手動で操作する場合は Status > IPsec からConnectボタンをポチッとな。
考察
MTUとMSS Clamping
IPSecトンネルを通すとオーバーヘッドによりMTUが減少する。PMTUDが効かない場合、経路上のルーターがTCP SynのMSSを書き換えることで経路途中でのフラグメント処理を回避しスループット低下を防ぐ。
例えばPPPoEフレッツの場合、MTUは1454なのでMSSは1414となるが、HGWがPCからインターネットへ抜ける際にTCP SynのMSSを1460(NICの設定をいじっていない場合、EthernetのMTU1500からIP 20byte + TCP 20byteを引いた値)から1414に書き換えてくれている。この辺はブロードバンドが普及した頃にたくさん記事が公開されているので、ちょっとググれば色々な情報がすぐ見つかるだろう。
さてIPSecトンネルを通す場合も、そのオーバーヘッドでトンネルを通せるパケットのMTUは減少する。そしてGCP VPNはIPパケットのフラグメント処理を許可しないので、LANから入ってきてトンネルに抜ける際に、パケットサイズがIPSecのヘッダ等で増加してMTUを超えてしまった場合は通信が出来なくなる。逆も然り。これを防ぐため、pfsenseでMSS Clampingを有効化したのだ。
さて問題は、ここで何故 1334 という数字を設定したか。
結論から言うと、
1454 (フレッツPPPoE MTU)
- 14 (Ethernet Header)
- 20 (IP Header)
- 8 (UDP Header: IPSec NAT-T)
- 8 (ESP Header)
- 16 (IV: AESの場合)
- 2 (ESP Trailer: Padding lengthで1 + Next Headerで1)
- 12 (ESP 認証ヘッダ: SHA1の場合)
= 1374
- 20 (IP Header Inner)
- 20 (TCP Header Inner)
= 1334
という感じで、そうなっている。IPSecのオーバーヘッドは80byteということになる。

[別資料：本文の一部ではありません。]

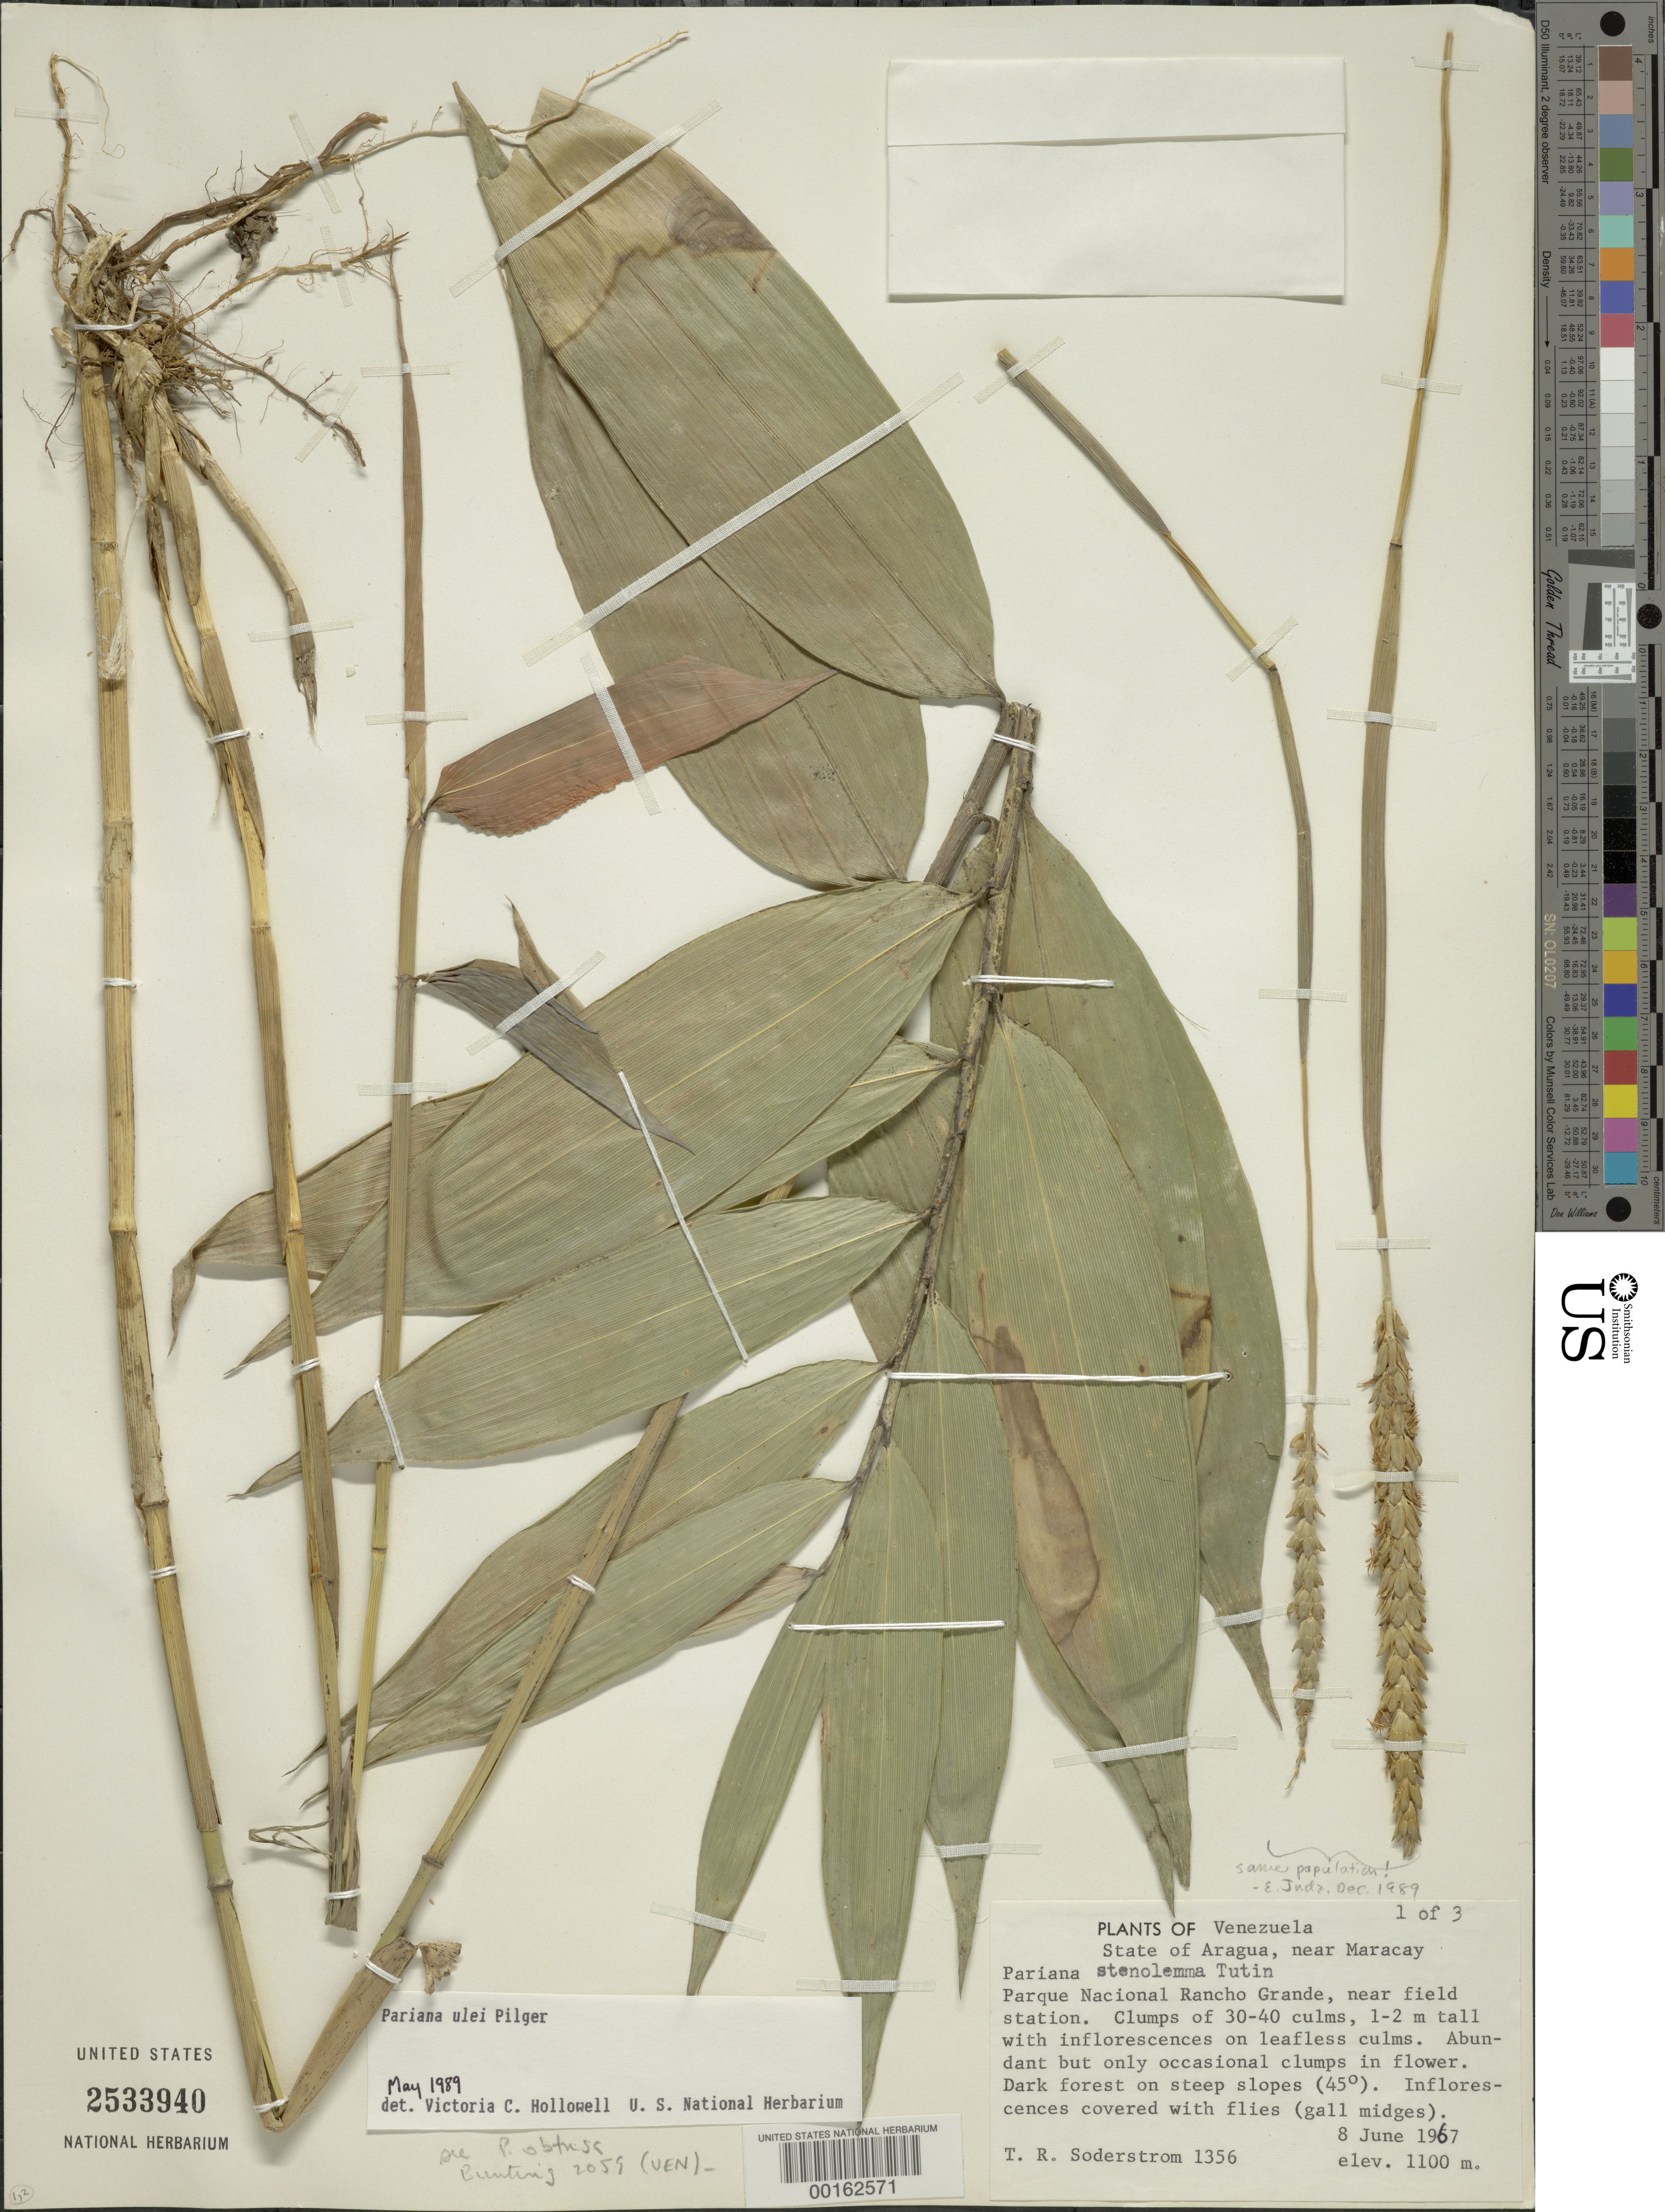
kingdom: Plantae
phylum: Tracheophyta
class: Liliopsida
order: Poales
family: Poaceae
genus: Pariana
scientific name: Pariana ulei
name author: Pilg.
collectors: T. R. Soderstrom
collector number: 1356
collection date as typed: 08 Jun 1967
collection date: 1967-06-08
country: Venezuela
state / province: Aragua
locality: Near maracaydge, parque nacional rancho grande, near field station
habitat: Dark forest on steep slopes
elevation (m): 1100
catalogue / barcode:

実はこの調査をしている時、フレッツのMTUから減算してMSSに設定する値は1334だ、という数字を導き出したわけではなく、VM間でpingを打って通る最大パケットサイズを調べ、そこから逆算して検算した。
ping -M do -s 1346 10.7.0.2
# → 通る
ping -M do -s 1347 10.7.0.2
# → 通らない
pingのオーバーヘッドは28byte(IP 20byte + ICMP 8byte)なので、通る最大サイズの1346に28を足した1374がIPSecのMTU、という算出方法。
ちなみにMSS Clampingの設定を外すと、sshが出来なくなる(最初のホストキー交換あたりでハングする)ので、うまく動いているということが分かりやすい。
tcp-segmentation-offload
MSSの調査をしている時、VM上でtcpdumpをしていると何故かframe sizeが2000以上のパケットがキャプチャされて、なんだこれ?と思って調べてみたらTCP segmentation offloadなるものがあるらしい。送信・受信側両方で有効なので、どちらでtcpdumpしてもMTUを遥かに越えたサイズのパケットが見えた。
pfsenseのホストでIPSecでカプセリングされた後のパケットを見たら、ちゃんと全部MTU内に収まっていたのが確認できた。